_Records to process_.
Start of Block

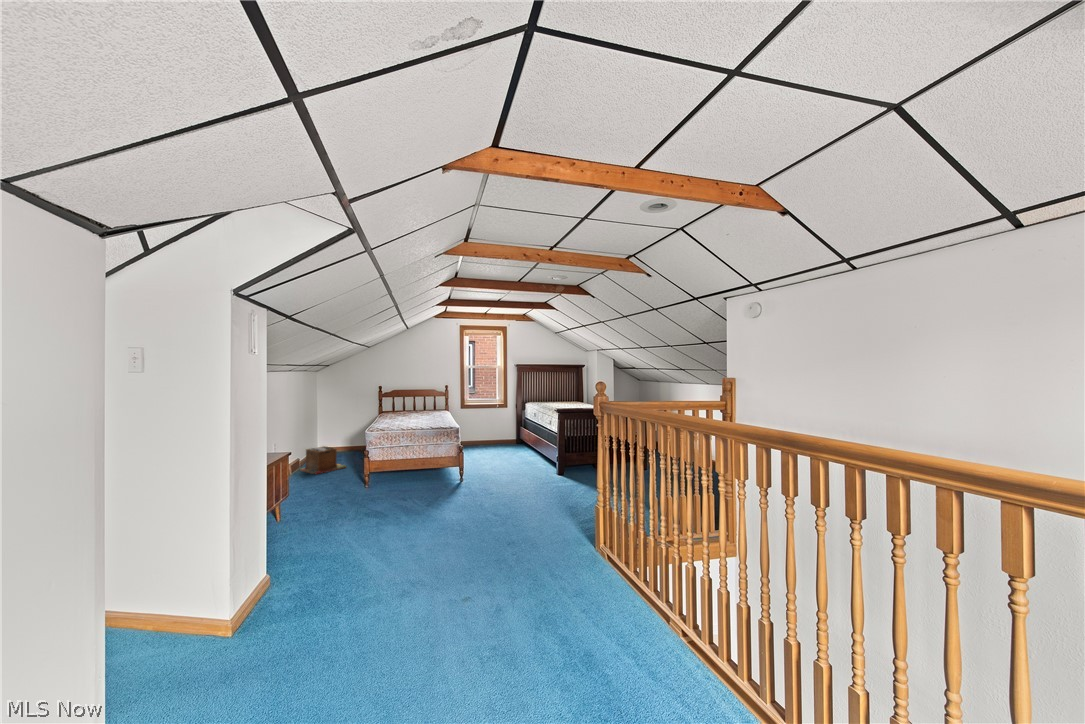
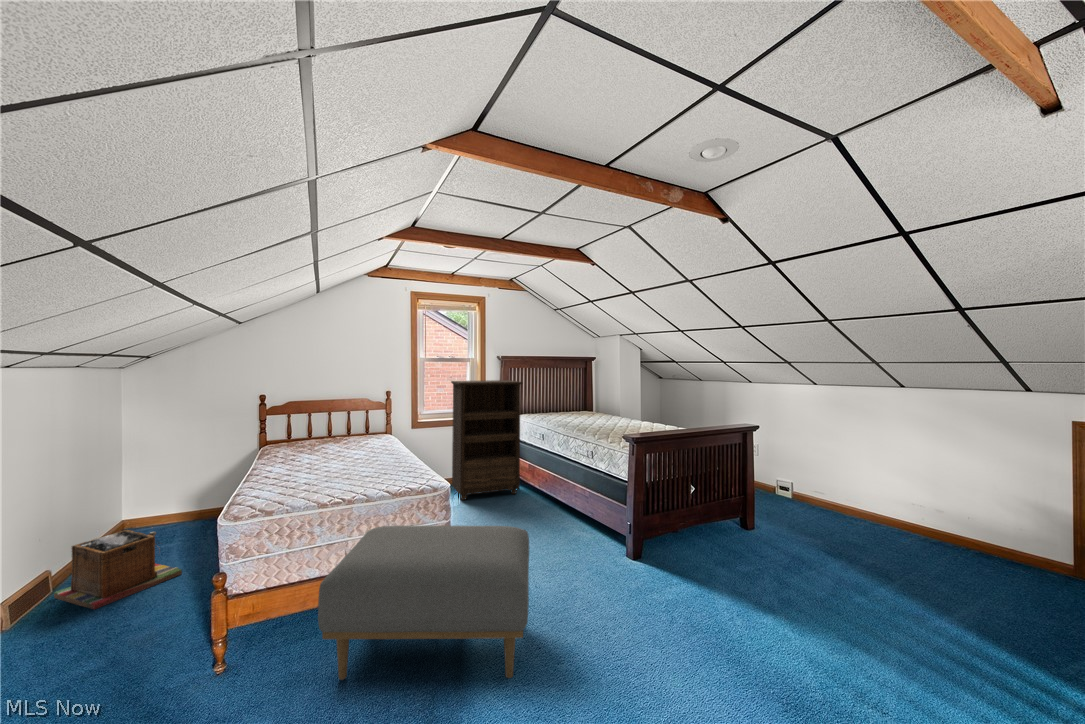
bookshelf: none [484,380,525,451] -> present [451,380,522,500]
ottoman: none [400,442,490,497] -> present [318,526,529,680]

End of Block
Start of Block

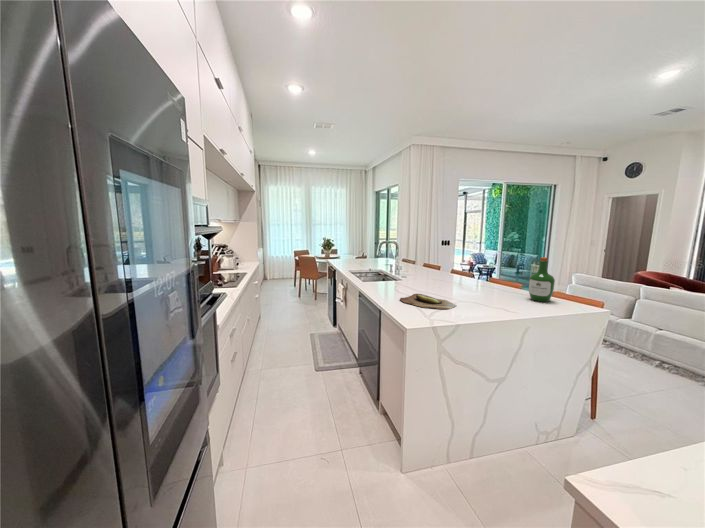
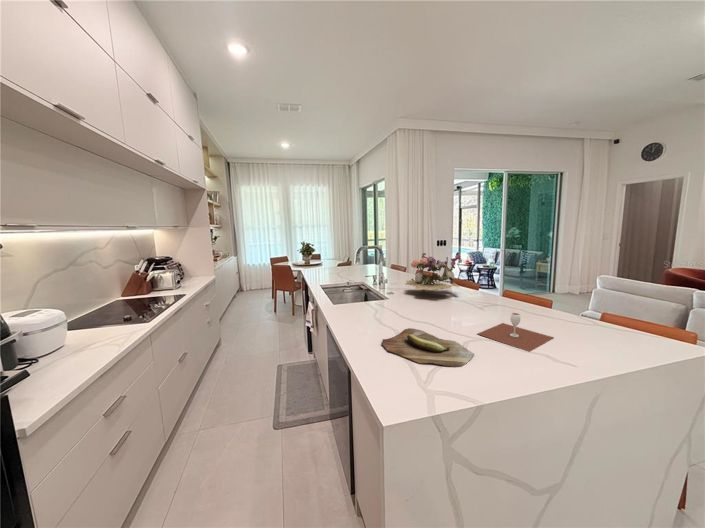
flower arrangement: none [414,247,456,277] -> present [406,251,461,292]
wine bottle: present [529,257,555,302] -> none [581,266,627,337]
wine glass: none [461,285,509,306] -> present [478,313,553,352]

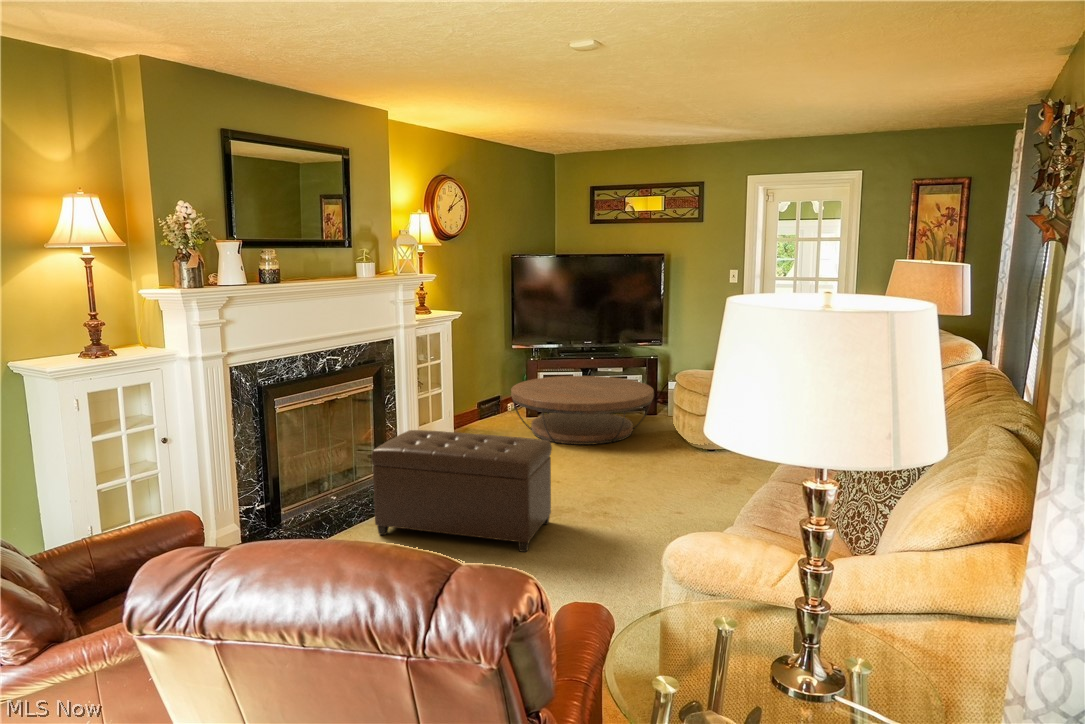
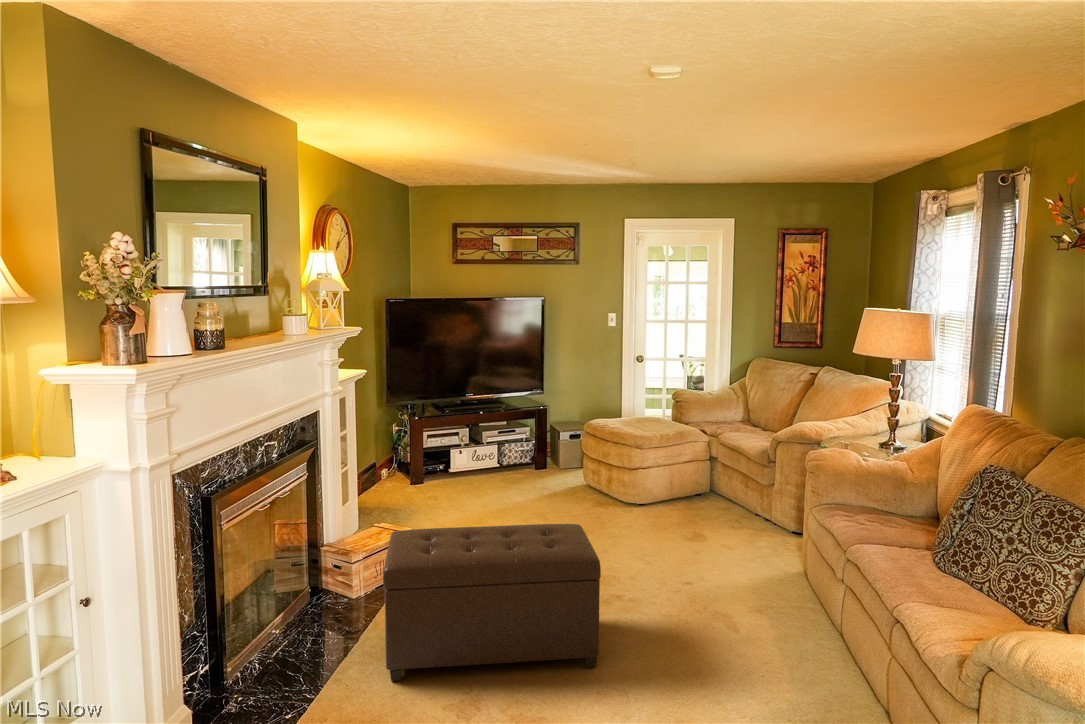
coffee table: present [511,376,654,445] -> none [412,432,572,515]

End of Block

_Exercise description_.
Tell how many lines in the data hold the string "wine", giving the number by itself.

_Reply_.
2